Dar y darse, ese es el único misterio. Y el milagro de que todos, sin
excepción, vuelven a casa mucho más sanos (algunos, también, milagrosamente
curados).
PS.
Yo fui con
la Hospitalidad de Lourdes cuando tenía veinte años, y aquello fue un bofetón
en toda regla; un despertar cruento a la
realidad más allá de mi burbujita de cómoda y superficial adolescencia. Una
experiencia que cambió muchas cosas en mí; unas de golpe, otras se han ido
asentando con el paso de los años. Y hasta hoy.
Y aunque fui
de voluntario forzoso, lo reconozco, nada más poner el pie en la estación de
Príncipe Pío, ver a los enfermos y a los hospitalarios, respirar el ambiente,
escuchar las risas y los reencuentros… me contagié de manera instantánea.
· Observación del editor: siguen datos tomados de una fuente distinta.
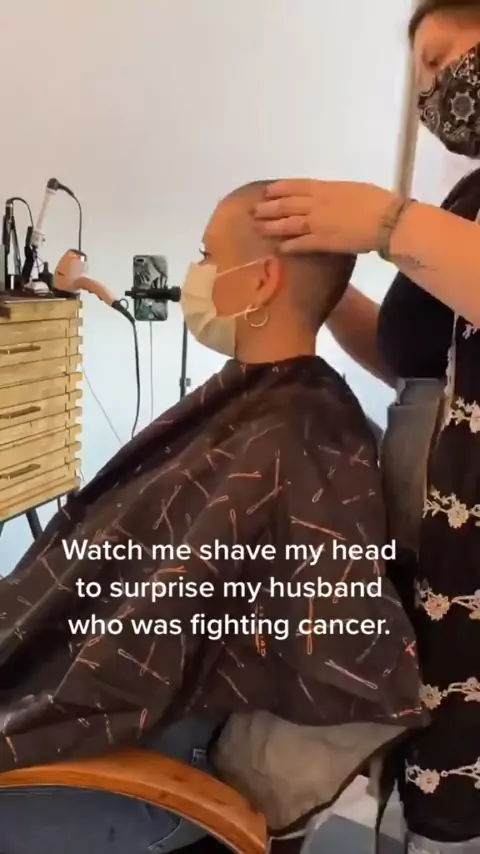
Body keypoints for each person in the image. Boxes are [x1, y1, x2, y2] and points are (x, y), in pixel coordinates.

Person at [0, 181, 425, 854]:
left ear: (260, 280)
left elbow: (136, 651)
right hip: (122, 724)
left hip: (142, 766)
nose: (195, 273)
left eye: (206, 255)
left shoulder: (291, 439)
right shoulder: (283, 417)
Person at [253, 2, 480, 852]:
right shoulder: (466, 199)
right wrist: (318, 287)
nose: (431, 88)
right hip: (430, 517)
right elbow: (416, 364)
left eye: (446, 58)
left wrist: (389, 223)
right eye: (421, 72)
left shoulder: (432, 220)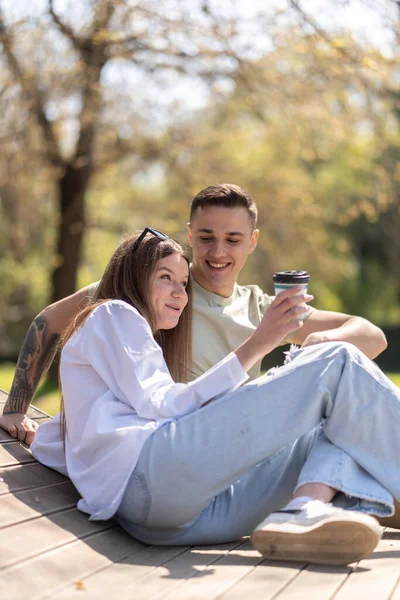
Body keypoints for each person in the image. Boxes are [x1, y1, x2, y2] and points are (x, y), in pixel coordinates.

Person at [28, 227, 400, 566]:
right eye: (165, 278)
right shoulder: (114, 312)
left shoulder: (124, 341)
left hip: (161, 520)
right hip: (155, 477)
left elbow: (79, 433)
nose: (179, 292)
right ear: (134, 277)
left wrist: (28, 428)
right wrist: (259, 344)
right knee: (337, 358)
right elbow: (163, 405)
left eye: (183, 283)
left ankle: (306, 509)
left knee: (332, 426)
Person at [0, 184, 387, 446]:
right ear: (189, 234)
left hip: (237, 445)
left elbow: (371, 335)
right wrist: (16, 408)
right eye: (206, 237)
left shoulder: (262, 308)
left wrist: (321, 340)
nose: (218, 252)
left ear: (252, 241)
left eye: (233, 239)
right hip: (169, 446)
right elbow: (49, 321)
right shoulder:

Lo que viví después (el viaje
interminable y agotador con cambio de tren de todos los enfermos en Irún,
Juanito -17 años, parapléjico-y su silla de ruedas, el Portu y su retranca, los
baños heladores y reconfortantes, las fiestas y juegos, mi lectura del
Apocalipsis ante no sé cuántas mil personas, la bronca del gabacho por derrapar
con el carro de mi tetrapléjico -con Juanito sentado y partiéndose de risa-, la
procesión nocturna, el comedor, las curas, las guardias…) me ha marcado para el resto de mi vida.
Le debo
mucho a aquellos cinco días. Mucho. Gracias, mamá, por aquel voluntariado forzoso.